Une scène au sol qui a perturbé l’approche finale
L’incident s’est produit vers 17h40, au moment où l’avion arrivait en phase d’atterrissage. Le commandant de bord a aperçu des fumées et des explosions au sol, très près de la trajectoire d’approche. Il a aussitôt repris de l’altitude pour éloigner l’appareil de la zone. D’après Le Parisien, la piste 3 a ensuite été fermée pendant près d’1h30.
Cette séquence a surtout rappelé à quel point l’environnement d’un aéroport reste sensible. Même sans impact direct sur un avion, des tirs d’artifice ou de mortiers au mauvais endroit suffisent à perturber une manœuvre et à déclencher une réponse immédiate du pilote. TF1 souligne d’ailleurs qu’en cas de doute, la remise de gaz reste la règle.
Une enquête ouverte après l’incident
Le parquet de Créteil a ouvert une enquête pour entrave à la navigation aérienne. Les premiers éléments rapportés par Le Parisien et TF1 indiquent qu’il s’agissait d’un cortège de mariage localisé non loin de l’aéroport, et non d’une action dirigée contre l’avion ou contre Orly lui-même.

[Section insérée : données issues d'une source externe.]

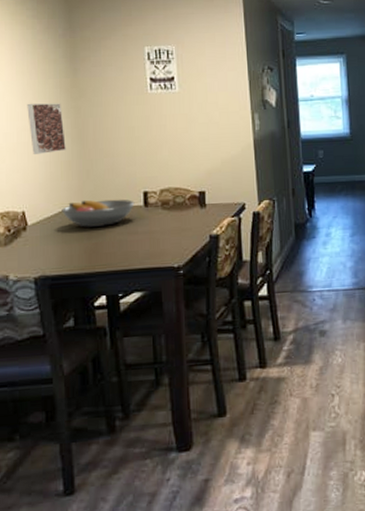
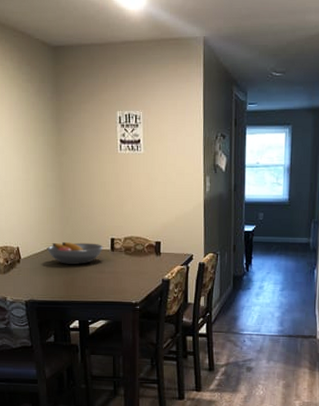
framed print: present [27,103,66,154] -> none [22,157,51,201]

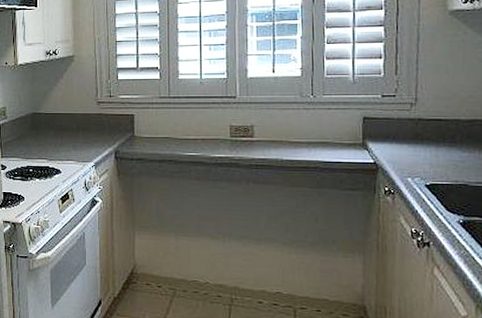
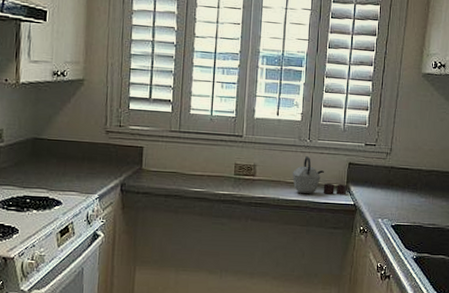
kettle: none [295,113,364,153] -> present [292,156,347,195]

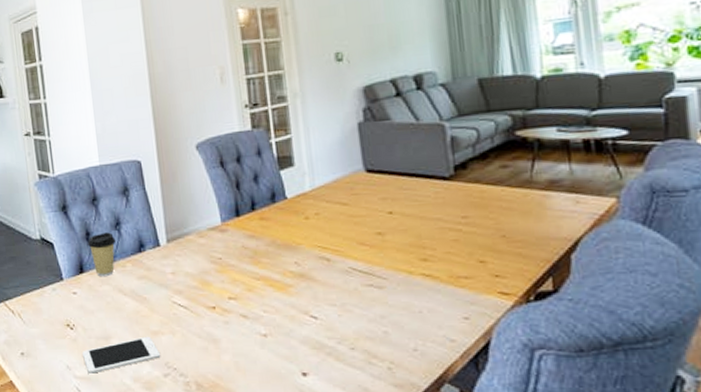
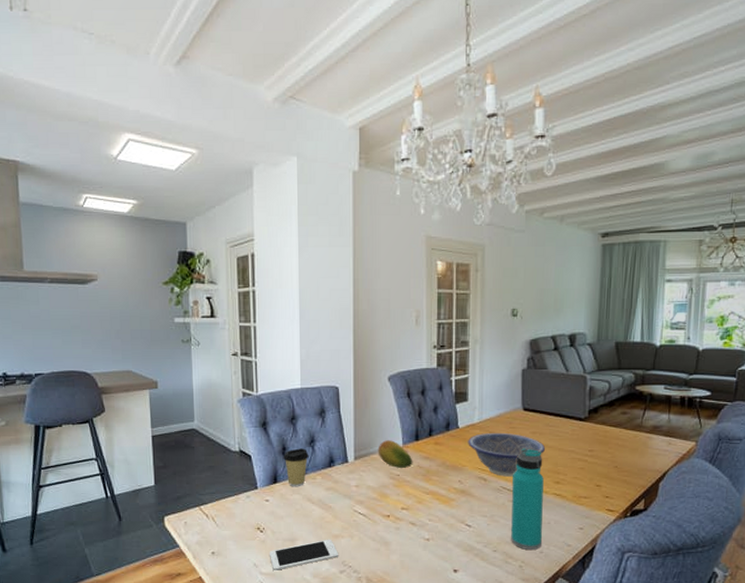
fruit: none [192,218,237,250] -> present [378,440,413,468]
decorative bowl: none [300,200,403,255] -> present [468,432,546,477]
water bottle: none [363,218,414,347] -> present [511,448,544,550]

À ce stade, l’affaire tient donc à une même réalité : un événement festif au sol a provoqué une perturbation très concrète dans l’une des zones les plus sensibles du trafic aérien francilien. L’avion a pu se poser ensuite sans incident, mais la scène a suffi à faire basculer un simple cortège de mariage dans le champ judiciaire.